EXTRACTED ENTRIES

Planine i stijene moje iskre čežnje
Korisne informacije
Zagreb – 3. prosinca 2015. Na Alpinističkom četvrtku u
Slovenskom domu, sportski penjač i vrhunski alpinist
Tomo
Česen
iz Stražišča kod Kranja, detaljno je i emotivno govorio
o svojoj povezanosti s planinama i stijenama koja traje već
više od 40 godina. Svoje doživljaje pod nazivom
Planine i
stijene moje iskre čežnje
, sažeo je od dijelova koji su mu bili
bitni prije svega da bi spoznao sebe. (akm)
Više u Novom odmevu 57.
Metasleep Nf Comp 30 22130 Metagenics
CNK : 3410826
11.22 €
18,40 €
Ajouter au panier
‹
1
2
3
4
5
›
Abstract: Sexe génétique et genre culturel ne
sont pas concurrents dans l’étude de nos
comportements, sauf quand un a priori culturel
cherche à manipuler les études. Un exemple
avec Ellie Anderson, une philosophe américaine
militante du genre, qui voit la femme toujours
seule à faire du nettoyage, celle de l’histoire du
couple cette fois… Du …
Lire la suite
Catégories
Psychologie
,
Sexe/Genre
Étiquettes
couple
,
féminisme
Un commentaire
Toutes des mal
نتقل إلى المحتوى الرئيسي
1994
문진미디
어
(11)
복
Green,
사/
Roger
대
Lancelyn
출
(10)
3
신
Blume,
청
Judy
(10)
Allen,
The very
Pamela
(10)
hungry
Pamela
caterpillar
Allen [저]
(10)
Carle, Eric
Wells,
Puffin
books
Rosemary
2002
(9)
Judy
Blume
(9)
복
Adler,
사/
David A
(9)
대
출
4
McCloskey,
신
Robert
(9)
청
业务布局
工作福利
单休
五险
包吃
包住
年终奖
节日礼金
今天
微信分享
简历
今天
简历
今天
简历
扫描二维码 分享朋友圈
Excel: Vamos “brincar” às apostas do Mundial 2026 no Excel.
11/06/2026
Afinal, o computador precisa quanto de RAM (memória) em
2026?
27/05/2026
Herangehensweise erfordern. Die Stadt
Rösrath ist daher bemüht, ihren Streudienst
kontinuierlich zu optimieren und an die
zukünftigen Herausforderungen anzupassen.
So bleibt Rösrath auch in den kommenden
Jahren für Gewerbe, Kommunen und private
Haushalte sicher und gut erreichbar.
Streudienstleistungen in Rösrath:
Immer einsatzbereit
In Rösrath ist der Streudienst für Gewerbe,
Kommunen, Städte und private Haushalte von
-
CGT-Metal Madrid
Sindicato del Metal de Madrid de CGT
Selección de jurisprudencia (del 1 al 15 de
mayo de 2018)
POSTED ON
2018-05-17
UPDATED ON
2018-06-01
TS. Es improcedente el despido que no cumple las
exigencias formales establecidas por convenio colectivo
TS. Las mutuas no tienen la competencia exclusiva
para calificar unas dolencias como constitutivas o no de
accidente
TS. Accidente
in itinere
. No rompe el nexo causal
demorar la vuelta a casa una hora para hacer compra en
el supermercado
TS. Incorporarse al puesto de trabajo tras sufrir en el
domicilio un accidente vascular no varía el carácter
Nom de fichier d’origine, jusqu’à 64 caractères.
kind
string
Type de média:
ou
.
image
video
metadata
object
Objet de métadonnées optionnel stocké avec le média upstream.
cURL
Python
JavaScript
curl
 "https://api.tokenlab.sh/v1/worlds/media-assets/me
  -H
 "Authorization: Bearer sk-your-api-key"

TO-DO ITEM
Quote the items word for word, from the first line through the line holding "Toutes des mal", both included.

SOLVED EXERCISE
Planine i stijene moje iskre čežnje
Korisne informacije
Zagreb – 3. prosinca 2015. Na Alpinističkom četvrtku u
Slovenskom domu, sportski penjač i vrhunski alpinist
Tomo
Česen
iz Stražišča kod Kranja, detaljno je i emotivno govorio
o svojoj povezanosti s planinama i stijenama koja traje već
više od 40 godina. Svoje doživljaje pod nazivom
Planine i
stijene moje iskre čežnje
, sažeo je od dijelova koji su mu bili
bitni prije svega da bi spoznao sebe. (akm)
Više u Novom odmevu 57.
Metasleep Nf Comp 30 22130 Metagenics
CNK : 3410826
11.22 €
18,40 €
Ajouter au panier
‹
1
2
3
4
5
›
Abstract: Sexe génétique et genre culturel ne
sont pas concurrents dans l’étude de nos
comportements, sauf quand un a priori culturel
cherche à manipuler les études. Un exemple
avec Ellie Anderson, une philosophe américaine
militante du genre, qui voit la femme toujours
seule à faire du nettoyage, celle de l’histoire du
couple cette fois… Du …
Lire la suite
Catégories
Psychologie
,
Sexe/Genre
Étiquettes
couple
,
féminisme
Un commentaire
Toutes des mal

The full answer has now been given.